* _Required actions_
#1 Answer these from the t.co thread:
(a) How many characters does the writer suggest any URL should count for?
(b) How many very long URLs does the writer say a tweet could hold and still fit in 140 characters?
(c) Which team does the writer congratulate?
#2 Copy the t.co thread word for word, starting at "Users don't know" and ending at "grand son... ;)".

* _Supplied passage_

%%

Users don't know / don't care about the 140 char limit. If an app
allows them to send more than 140, they'll not thing it's a big deal.
Twitter can simply communicate that any URL will count for 20
characters, and so, for ex., a tweet could contain 6 veeery long URLs,
that would still fit in 140 chars. Not 7, we need spaces between those
t.co's ;-)

What I really love in the idea of t.co is that we'll display real
URLs, and the only way to do it is to not count those "real URLs" as
part of the tweet length. People (myself included) don't really like
to see a "bit.ly" link - ever asked yourself what "bit" could mean
for, for example, a french speaking grand'pa - they won't necessary
click on the link coming from the grand son... ;)

Anyways, Rich, I got your point, we need it to be clear from Twitter,
but I think we should wait another week or two.

ps: Congrats to the API team, good things coming lately.

Cheers.


On Sep 4, 10:14 am, Rich <rhyl...@gmail.com> wrote:
> Personally I feed the 140 should be whatever we send totally ignoring
> the t.co factor otherwise it'll confuse end users and look like apps
> are broken
>
> Still waiting for someone from Twitter to talk about hownthe 140 will
> work since they reannounced it the other day
>
> On Sep 3, 9:02 pm, StuFF mc <m...@stuffmc.com> wrote:
>
>
>
> > I just want this to be confirmed by @raffi
>
> > If I understand 
> > correctlyhttp://groups.google.com/group/twitter-api-announce/browse_thread/thr...

%%

* _Data extract_

%%

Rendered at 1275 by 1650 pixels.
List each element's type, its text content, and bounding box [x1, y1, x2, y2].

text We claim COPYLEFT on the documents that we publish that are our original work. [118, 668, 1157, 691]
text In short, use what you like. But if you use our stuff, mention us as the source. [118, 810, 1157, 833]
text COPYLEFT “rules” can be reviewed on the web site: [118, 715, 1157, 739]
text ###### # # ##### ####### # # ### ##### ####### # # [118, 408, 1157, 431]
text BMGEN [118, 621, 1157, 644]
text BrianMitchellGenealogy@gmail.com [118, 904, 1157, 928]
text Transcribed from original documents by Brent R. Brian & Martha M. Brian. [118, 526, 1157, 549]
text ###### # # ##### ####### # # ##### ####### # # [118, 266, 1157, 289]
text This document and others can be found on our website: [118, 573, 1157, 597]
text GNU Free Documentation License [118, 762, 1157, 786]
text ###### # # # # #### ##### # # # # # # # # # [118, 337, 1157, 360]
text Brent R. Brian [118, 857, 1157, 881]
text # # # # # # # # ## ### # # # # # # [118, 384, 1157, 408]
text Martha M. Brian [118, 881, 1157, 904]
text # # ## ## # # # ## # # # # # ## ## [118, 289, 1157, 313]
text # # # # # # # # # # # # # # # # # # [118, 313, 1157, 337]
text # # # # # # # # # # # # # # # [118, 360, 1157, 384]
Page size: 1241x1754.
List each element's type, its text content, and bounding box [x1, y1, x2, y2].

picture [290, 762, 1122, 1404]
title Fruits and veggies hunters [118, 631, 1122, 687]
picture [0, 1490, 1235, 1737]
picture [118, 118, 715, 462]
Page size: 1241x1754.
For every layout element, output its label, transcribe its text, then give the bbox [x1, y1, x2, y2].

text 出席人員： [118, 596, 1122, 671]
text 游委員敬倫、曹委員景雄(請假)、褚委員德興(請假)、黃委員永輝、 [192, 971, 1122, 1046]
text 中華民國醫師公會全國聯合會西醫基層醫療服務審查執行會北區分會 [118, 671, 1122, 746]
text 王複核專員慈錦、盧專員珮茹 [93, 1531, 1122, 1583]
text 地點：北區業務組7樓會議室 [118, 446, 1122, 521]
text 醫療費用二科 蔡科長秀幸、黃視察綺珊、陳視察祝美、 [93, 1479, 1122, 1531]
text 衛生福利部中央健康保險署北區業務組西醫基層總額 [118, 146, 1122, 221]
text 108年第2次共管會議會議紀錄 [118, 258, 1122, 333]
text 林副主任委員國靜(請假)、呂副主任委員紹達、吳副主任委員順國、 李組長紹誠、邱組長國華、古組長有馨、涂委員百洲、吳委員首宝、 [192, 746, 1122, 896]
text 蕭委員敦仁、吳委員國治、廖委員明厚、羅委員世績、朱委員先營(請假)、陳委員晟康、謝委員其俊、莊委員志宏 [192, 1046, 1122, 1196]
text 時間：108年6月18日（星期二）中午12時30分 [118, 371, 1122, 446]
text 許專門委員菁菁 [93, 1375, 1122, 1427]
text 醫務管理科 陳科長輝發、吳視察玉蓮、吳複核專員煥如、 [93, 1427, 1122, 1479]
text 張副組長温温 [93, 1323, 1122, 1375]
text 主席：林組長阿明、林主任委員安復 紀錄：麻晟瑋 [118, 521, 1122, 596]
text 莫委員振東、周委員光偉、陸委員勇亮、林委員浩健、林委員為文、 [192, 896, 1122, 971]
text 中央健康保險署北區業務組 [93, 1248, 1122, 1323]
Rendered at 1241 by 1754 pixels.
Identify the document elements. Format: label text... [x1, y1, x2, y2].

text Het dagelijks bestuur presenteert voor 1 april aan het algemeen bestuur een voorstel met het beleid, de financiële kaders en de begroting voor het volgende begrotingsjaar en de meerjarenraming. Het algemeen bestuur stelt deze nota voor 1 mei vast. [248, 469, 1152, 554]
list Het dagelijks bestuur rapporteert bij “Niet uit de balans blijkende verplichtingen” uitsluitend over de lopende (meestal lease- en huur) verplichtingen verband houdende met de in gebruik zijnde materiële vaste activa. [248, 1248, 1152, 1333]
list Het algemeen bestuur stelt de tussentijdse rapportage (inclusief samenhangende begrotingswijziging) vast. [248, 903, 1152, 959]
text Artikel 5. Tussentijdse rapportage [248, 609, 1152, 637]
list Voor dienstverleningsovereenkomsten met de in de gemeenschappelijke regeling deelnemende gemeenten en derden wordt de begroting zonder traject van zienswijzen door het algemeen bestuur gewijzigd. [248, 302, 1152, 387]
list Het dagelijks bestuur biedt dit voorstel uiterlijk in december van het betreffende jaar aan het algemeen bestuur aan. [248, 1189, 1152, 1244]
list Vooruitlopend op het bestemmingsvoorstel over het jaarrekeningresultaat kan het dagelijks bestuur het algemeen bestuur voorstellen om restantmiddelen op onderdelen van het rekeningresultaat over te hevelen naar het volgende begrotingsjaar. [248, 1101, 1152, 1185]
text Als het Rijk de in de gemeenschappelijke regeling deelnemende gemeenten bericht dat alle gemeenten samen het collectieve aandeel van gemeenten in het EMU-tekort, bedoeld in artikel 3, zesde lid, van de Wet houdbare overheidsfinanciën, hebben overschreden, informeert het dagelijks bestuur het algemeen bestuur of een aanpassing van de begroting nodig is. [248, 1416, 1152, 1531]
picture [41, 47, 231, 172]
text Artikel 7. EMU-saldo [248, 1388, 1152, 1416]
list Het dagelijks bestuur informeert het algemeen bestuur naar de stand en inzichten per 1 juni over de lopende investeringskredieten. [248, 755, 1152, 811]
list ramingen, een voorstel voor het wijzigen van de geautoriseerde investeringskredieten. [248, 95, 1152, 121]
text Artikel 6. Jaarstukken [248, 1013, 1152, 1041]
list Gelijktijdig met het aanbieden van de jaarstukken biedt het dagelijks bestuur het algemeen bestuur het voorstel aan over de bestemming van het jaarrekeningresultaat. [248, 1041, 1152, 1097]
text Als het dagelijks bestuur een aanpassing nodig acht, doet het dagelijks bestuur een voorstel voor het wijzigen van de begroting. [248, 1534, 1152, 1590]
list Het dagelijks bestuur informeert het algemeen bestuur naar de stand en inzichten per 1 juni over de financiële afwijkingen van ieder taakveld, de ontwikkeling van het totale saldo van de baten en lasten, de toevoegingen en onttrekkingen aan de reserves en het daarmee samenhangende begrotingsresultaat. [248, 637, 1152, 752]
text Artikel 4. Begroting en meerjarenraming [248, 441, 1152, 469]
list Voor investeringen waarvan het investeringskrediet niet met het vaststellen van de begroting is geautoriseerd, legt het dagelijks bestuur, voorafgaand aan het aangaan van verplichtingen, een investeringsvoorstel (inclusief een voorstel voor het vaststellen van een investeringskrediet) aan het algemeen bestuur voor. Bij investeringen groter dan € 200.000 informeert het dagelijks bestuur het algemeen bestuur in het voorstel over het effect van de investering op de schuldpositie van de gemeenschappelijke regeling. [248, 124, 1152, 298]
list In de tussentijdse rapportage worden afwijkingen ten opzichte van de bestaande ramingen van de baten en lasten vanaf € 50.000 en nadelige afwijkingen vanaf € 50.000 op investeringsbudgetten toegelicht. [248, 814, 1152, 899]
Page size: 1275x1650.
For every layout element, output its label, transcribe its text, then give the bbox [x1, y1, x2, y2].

%%

* _Response list_
#1
(a) 20 characters
(b) 6
(c) The API team

#2
Users don't know / don't care about the 140 char limit. If an app
allows them to send more than 140, they'll not thing it's a big deal.
Twitter can simply communicate that any URL will count for 20
characters, and so, for ex., a tweet could contain 6 veeery long URLs,
that would still fit in 140 chars. Not 7, we need spaces between those
t.co's ;-)

What I really love in the idea of t.co is that we'll display real
URLs, and the only way to do it is to not count those "real URLs" as
part of the tweet length. People (myself included) don't really like
to see a "bit.ly" link - ever asked yourself what "bit" could mean
for, for example, a french speaking grand'pa - they won't necessary
click on the link coming from the grand son... ;)